More tears burned her eyes, dropping on the keyboard.

“May I finally ask who you are?”

“You don’t need to ask. You know it, you feel it.”

Ali wiped at her eyes. A strange calm swept over her then.

“You are my father.”

This time there was no immediate answer. But then, there it was.

“Yes.”

Ali sucked in a deep refreshing breath, nodded to herself, and it felt as if the love was so concentrated in the room, her heart would explode simply soaking it all up. The love was thicker than water or blood, and yet she did not doubt his
yes
for an instant, for she felt the connection in her blood. He had helped give birth to her, in more worlds than one. He was no machine.

“I know, Nemi. I know because I love you.”

“Love is the best way to know. The only sure way.”

“So can I talk to you online from now on? Anytime I want?”

“Well, I do have a life you know. We can’t talk constantly. And you still have to save the world. You’re not done yet.”

“Am I close?”

“It was never a question of being close or far. It was always a question of what you were willing to choose.
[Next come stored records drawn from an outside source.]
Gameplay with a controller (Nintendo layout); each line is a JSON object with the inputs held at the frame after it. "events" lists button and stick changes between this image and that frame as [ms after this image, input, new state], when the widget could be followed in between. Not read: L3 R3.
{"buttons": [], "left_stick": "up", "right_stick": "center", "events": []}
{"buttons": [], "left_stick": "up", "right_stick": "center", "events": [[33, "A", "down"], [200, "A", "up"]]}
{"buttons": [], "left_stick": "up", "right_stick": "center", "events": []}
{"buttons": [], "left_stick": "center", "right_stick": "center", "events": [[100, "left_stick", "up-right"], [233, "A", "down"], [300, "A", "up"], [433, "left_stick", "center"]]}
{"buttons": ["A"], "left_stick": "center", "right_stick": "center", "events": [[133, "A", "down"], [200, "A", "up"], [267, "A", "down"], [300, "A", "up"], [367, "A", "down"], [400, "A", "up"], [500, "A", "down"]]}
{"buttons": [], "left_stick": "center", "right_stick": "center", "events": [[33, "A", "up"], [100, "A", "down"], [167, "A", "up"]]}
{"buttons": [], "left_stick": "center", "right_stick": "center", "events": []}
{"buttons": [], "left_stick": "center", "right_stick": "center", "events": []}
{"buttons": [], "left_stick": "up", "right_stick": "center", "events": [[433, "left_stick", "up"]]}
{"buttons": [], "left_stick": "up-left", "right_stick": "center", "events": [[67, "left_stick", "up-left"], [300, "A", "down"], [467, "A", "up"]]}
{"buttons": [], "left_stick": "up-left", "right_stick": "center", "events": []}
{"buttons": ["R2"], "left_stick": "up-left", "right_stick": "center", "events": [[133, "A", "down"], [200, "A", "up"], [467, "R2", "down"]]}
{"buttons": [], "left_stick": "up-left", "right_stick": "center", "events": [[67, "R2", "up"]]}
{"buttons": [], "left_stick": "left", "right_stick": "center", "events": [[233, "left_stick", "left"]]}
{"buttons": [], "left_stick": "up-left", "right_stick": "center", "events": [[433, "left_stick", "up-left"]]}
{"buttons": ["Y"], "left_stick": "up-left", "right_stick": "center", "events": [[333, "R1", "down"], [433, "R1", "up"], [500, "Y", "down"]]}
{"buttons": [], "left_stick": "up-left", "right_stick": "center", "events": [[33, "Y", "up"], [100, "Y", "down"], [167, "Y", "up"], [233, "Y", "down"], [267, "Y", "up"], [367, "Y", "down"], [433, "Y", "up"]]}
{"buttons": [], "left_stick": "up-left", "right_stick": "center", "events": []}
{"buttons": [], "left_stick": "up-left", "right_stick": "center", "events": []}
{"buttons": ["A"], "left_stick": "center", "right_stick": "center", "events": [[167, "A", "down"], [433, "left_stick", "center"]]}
That is why, even now, I cannot tell you what to do. Oh, I can give you a few hints, but already, I see, you know where your path leads.”

“To the Isle of Greesh.”

“Correct. You went there once before. But you fled . . .”

“Jira was ill, I had to get him out of there.”

“True.”

“Are you saying I was a coward to flee before?”

“Certainly, the spot frightened you, even in your fairy form. But I would never call Geea a coward.”

“But if even Geea was afraid to enter the chamber, then what chance do I stand? I’ve regained many of my powers, but I’m still human. I fear, if I go there, I’ll die.”

“That has always been their greatest weapon. Fear.”

“Who are they?”

“Does it matter who they are? There will always be a
they
, an enemy that comes out of nowhere. Who brings fear and torment in their wake. That is what has entered the elemental kingdom, and now it has found a foothold on the Earth.”